# Earth Stove 1000 Series



## catriverrat (Sep 16, 2015)

Does anyone have opinions or information on those stoves.


----------



## Heatsource (Sep 16, 2015)

which model?
the 1003c was an awesome heater


----------



## catriverrat (Sep 16, 2015)

How do I tell ? There is a plate on the back .  NCBO No. 3340  Serial # 10713 Plate on front The Earth Stove Inc. 1977


----------



## jotul? (Sep 16, 2015)

Pics? I had an Earth Stove of that vintage at my previous house. Left it behind when we moved because l would have had to add a house onto my new house to meet clearance requirements, but it was a massive heater. (Heated the whole place from the basement)


----------



## catriverrat (Sep 16, 2015)

I will post pics later but I got this from an older farmer guy that bought it new and used it only on holidays in his front room then switched to a gas one. It's been in a shed covered up for maybe 30 years. great shape just a little surface rust.

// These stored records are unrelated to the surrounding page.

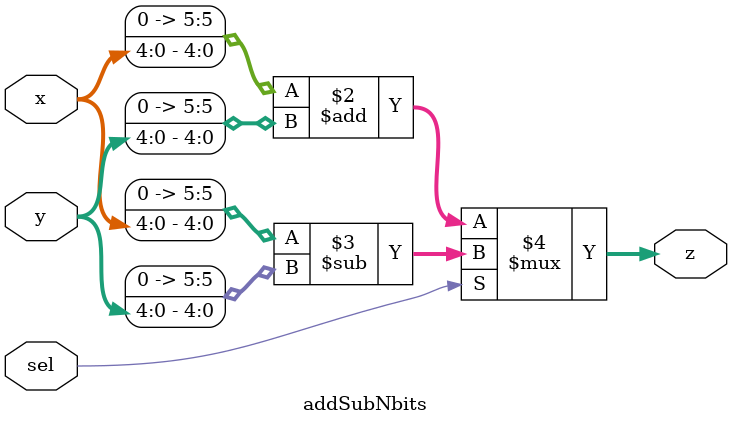
<source format=v>
module addSubNbits 
# (parameter N = 4)
(
    input wire [N:0] x,
    input wire [N:0] y,
    input sel,
    output wire [N+1:0] z
);

assign z = (sel==0) ? {1'b0, x} + {1'b0, y} : {1'b0, x} - {1'b0, y} ;

endmodule
</source>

Oh I didn't mention the best part the said it looked charming and it was free all I have to do is fix a door on one of his outbuildings.


----------



## jotul? (Sep 16, 2015)

Sounds like a winner. I don't have a ton of info because I only burned mine for the first two winters in my old house. Those would have been '03 and '04, and I was 24 years old with no knowledge, and no internet to gain free knowledge. After that I had my OWB installed. I still feel guilty about leaving that stove behind, but to this day I have no idea what I would be doing with it. I imagine one of the mods will move this to the classics forum and you'll get a lot more help. Congrats on the stove decision though. It'll save you a ton of work and firewood vs. your first idea, and keep you warmer.


----------



## catriverrat (Sep 16, 2015)

What decade you taking about 03 04 .


----------



## jotul? (Sep 16, 2015)

2003, 2004


----------



## catriverrat (Sep 16, 2015)

OK that's like yesterday to me.

I left an Warm Morning in my first house I bought it was a good heater I sold that house in 88'


----------



## Heatsource (Sep 17, 2015)

catriverrat said:


> How do I tell ? There is a plate on the back .  NCBO No. 3340  Serial # 10713 Plate on front The Earth Stove Inc. 1977



ok, the better ones were made alot later than that.

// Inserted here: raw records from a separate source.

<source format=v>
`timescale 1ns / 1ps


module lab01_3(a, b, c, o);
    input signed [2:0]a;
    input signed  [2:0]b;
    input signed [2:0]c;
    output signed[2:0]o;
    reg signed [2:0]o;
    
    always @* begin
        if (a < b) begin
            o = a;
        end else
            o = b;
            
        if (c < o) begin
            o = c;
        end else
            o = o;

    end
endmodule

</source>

its a low efficiency stove, what hearth.comers call a smoke dragon.


----------



## catriverrat (Sep 18, 2015)

Heatsoura little at: 1970603 said:
			
		

> ok, the better ones were made alot later than that.
> 
> its a low efficiency stove, what hearth.comers call a smoke dragon.

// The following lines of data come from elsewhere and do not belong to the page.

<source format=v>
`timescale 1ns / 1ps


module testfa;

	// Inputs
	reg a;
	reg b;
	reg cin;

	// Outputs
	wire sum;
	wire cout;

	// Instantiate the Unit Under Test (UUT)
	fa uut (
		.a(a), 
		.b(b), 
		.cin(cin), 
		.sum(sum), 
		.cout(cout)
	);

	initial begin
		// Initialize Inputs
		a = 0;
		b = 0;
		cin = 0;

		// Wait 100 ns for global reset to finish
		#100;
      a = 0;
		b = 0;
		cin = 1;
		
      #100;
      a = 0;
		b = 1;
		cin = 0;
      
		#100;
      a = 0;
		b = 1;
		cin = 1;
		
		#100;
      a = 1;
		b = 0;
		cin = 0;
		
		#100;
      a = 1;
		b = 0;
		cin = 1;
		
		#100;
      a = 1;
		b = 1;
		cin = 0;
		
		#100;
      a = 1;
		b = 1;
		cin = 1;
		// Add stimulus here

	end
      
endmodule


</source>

I cleaned it up alittle and fired it up work great. What did they change on them to make them better.


----------



## begreen (Sep 18, 2015)

Does the ES 1000 have a baffle above the firebrick? Baffling and a secondary reburn system help burn up the flue gases that normally go out the chimney as smoke. This reburnt wood gas puts out a lot of heat that was usually wasted in old stoves. Some folks have retrofitted old stoves and if done right they have seen a nice improvement in heating and a reduction in wood consumption. Almost all modern stoves now have a reburn system.


----------



## catriverrat (Sep 18, 2015)

This one doesn't have a baffle. I thought it looked like it should have something there. It doesn't look like it would be super hard to put one in.


----------



## begreen (Sep 18, 2015)

Prolly not. That would be a first step.


----------



## catriverrat (Sep 19, 2015)

This stove has a 7" flue planning on using 7" single wall then adapting up to my 8" double wall. Also for the hearth I'm planning on 8" block layed on there face open on sides with the with a brick veneer on the front and top.


----------